Cuando entré a mi casa, lo primero que hice fue preguntarle a mi esposa que si estaba dispuesta a apoyarme en el caso de que Dios me confirmara el llamamiento que, años atrás, había comenzado a incendiar mi corazón, a lo que respondió que aunque yo ya conocía la respuesta, ella quería que yo supiera que estaba dispuesta a seguirme a donde sea que Dios me enviara. Entonces la abracé.     

Cuando nos fuimos a dormir, no percibimos que Cosette, una de nuestras niñas, ambas entonces a punto de cumplir dos años de edad, le había comenzado una infección en la garganta. Como a la 1:00 de la madrugada, me desperté porque escuché que me estaba llamando, y decía llorando papá, papá, como pidiendo mi ayuda. Lo sorprendente de esto es que ella muy pocas veces me había dicho papá, pues casi no sabía hablar, sin embargo esa noche ella estaba solicitando mi ayuda con mucha claridad. Me levanté casi corriendo para verla y cuando la toqué me di cuenta que estaba ardiendo en fiebre. La tomé en mis brazos para llevarla a la sala y comenzar a atenderla, pero, cuando llegué a la sala, ella empezó a convulsionar. Yo oraba en voz alta y le pedía a mi Señor Jesucristo que la ayudara, que no se nos fuera. En un instante vino a mi mente la imagen de la regadera, entonces, de inmediato, mi esposa y yo la metimos al baño para bajarle la fiebre. Abrí la llave de la ducha y ella la cargó en sus brazos para mojarla, rogando que dejara de convulsionar. Le dije a mi esposa que me la diera para que yo pudiera seguir con mi hija en la regadera, mientras ella buscaba el medicamento para la fiebre. Entonces Cosette dejó de convulsionar. Seguí orando y diciéndole a Dios que mi vida era de Él, que estaba dispuesto a ir a donde Él me lo pidiera, que ya no iba a vacilar, y que, a partir de ese momento, sin más cobardía iba a empezar mi vida de lleno en el ministerio.      

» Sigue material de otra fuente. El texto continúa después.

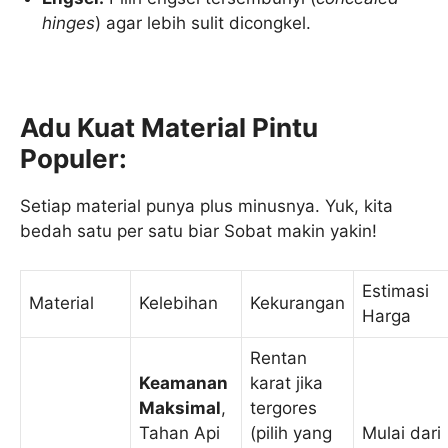
hinges
) agar lebih sulit dicongkel.
Adu Kuat Material Pintu
Populer:
Setiap material punya plus minusnya. Yuk, kita
bedah satu per satu biar Sobat makin yakin!
Estimasi
Material
Kelebihan
Kekurangan
Harga
Rentan
Keamanan
karat jika
Maksimal
,
tergores
Tahan Api
(pilih yang
Mulai dari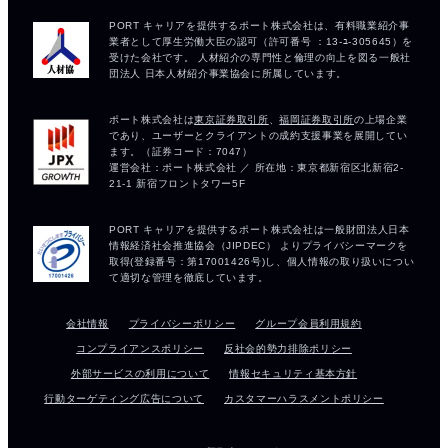
会社情報
プライバシーポリシー
グループ会員利用規約
コンプライアンスポリシー
反社会的勢力排除ポリシー
外部サービスの利用について
情報セキュリティ基本方針
行動ターゲティング広告について
カスタマーハラスメントポリシー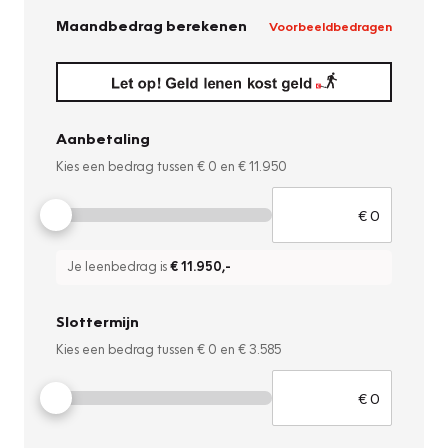
Maandbedrag berekenen
Voorbeeldbedragen
Aanbetaling
Kies een bedrag tussen
€ 0
en
€ 11.950
Je leenbedrag is
€ 11.950
,-
Slottermijn
Kies een bedrag tussen
€ 0
en
€ 3.585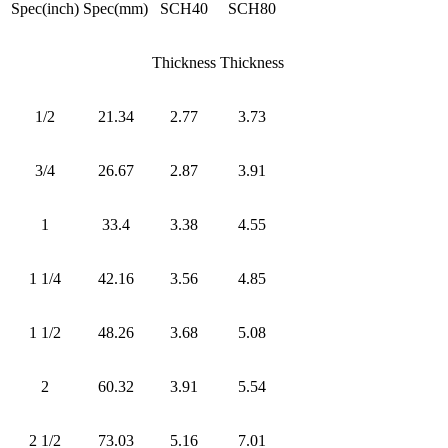
Spec(inch)
Spec(mm)
SCH40
SCH80
Thickness
Thickness
1/2
21.34
2.77
3.73
3/4
26.67
2.87
3.91
1
33.4
3.38
4.55
1 1/4
42.16
3.56
4.85
1 1/2
48.26
3.68
5.08
2
60.32
3.91
5.54
2 1/2
73.03
5.16
7.01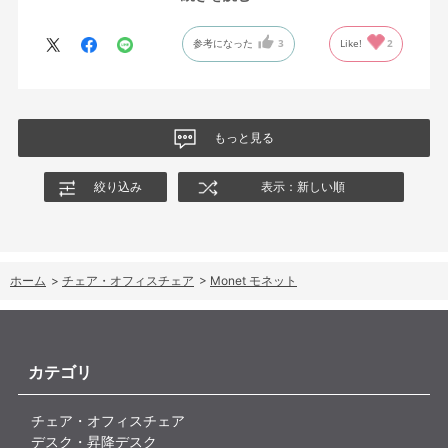
した、座り心地も良く大変気に入っています。
今回どうしても欲しい色の組み合わせがあったので固定肘の物を
参考になった
3
Like!
2
購入しましたが、欲を言えば稼働肘バージョンもバイカラーなど
のバリエーションがあったら嬉しかったなと思います。
商品はとても良いもので、大変満足しています。
もっと見る
絞り込み
表示：新しい順
ホーム
>
チェア・オフィスチェア
>
Monet モネット
カテゴリ
チェア・オフィスチェア
デスク・昇降デスク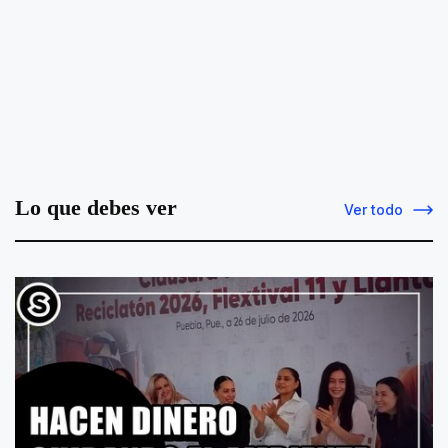
Lo que debes ver
Ver todo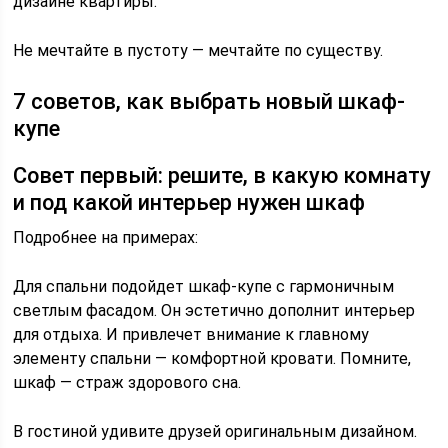
дизайне квартиры.
Не мечтайте в пустоту — мечтайте по существу.
7 советов, как выбрать новый шкаф-
купе
Совет первый: решите, в какую комнату
и под какой интерьер нужен шкаф
Подробнее на примерах:
Для спальни подойдет шкаф-купе с гармоничным
светлым фасадом. Он эстетично дополнит интерьер
для отдыха. И привлечет внимание к главному
элементу спальни — комфортной кровати. Помните,
шкаф — страж здорового сна.
В гостиной удивите друзей оригинальным дизайном.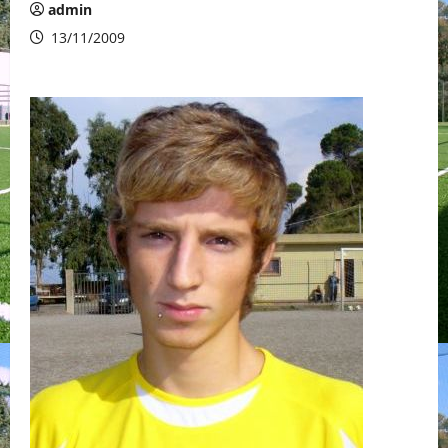
admin
13/11/2009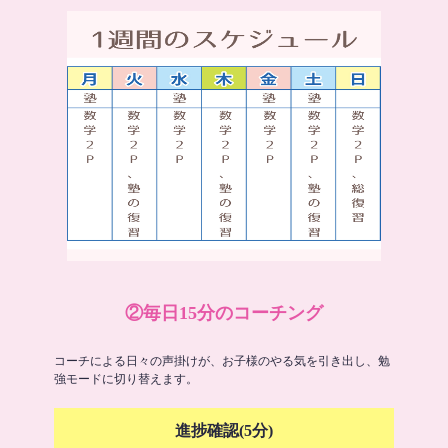
②毎日15分のコーチング
コーチによる日々の声掛けが、お子様のやる気を引き出し、勉
強モードに切り替えます。
進捗確認(5分)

Debo aclarar que yo no vi aquello como una amenaza Divina, ni como un reproche de parte de Dios, sino más bien, como una lección, en la que aprendí que mi vida y la de mi familia siempre estarán en Sus manos, y que, por lo tanto, debía dejar ya la arrogancia de pensar que mi familia dependía totalmente de mí. Que yo soy un instrumento de Dios para dirigir y cuidar a mi familia, y que aunque eso no me exime de mi responsabilidad sobre ellos, tampoco debía sentirme indispensable, pues es Dios quien los sustenta y los cuida, y Él se encargaría completamente de nosotros si tan solo me atrevía a seguir el llamado que para ese momento era mucho más claro que el agua.     

Gracias a Dios, mi hija Cosette no sufrió estragos posteriores, ella se encuentra de maravilla. Aquél episodio fue usado por Dios para que ya no continuara escondiéndome y vacilando a cerca de mi llamamiento; por eso cuando alguien me pregunta sobre mi llamado, como intentando desmentir mi convicción, sin conseguir su cometido, por supuesto, yo aseguro con todo mi corazón que mi Dios me ha llamado contundentemente al ministerio pastoral.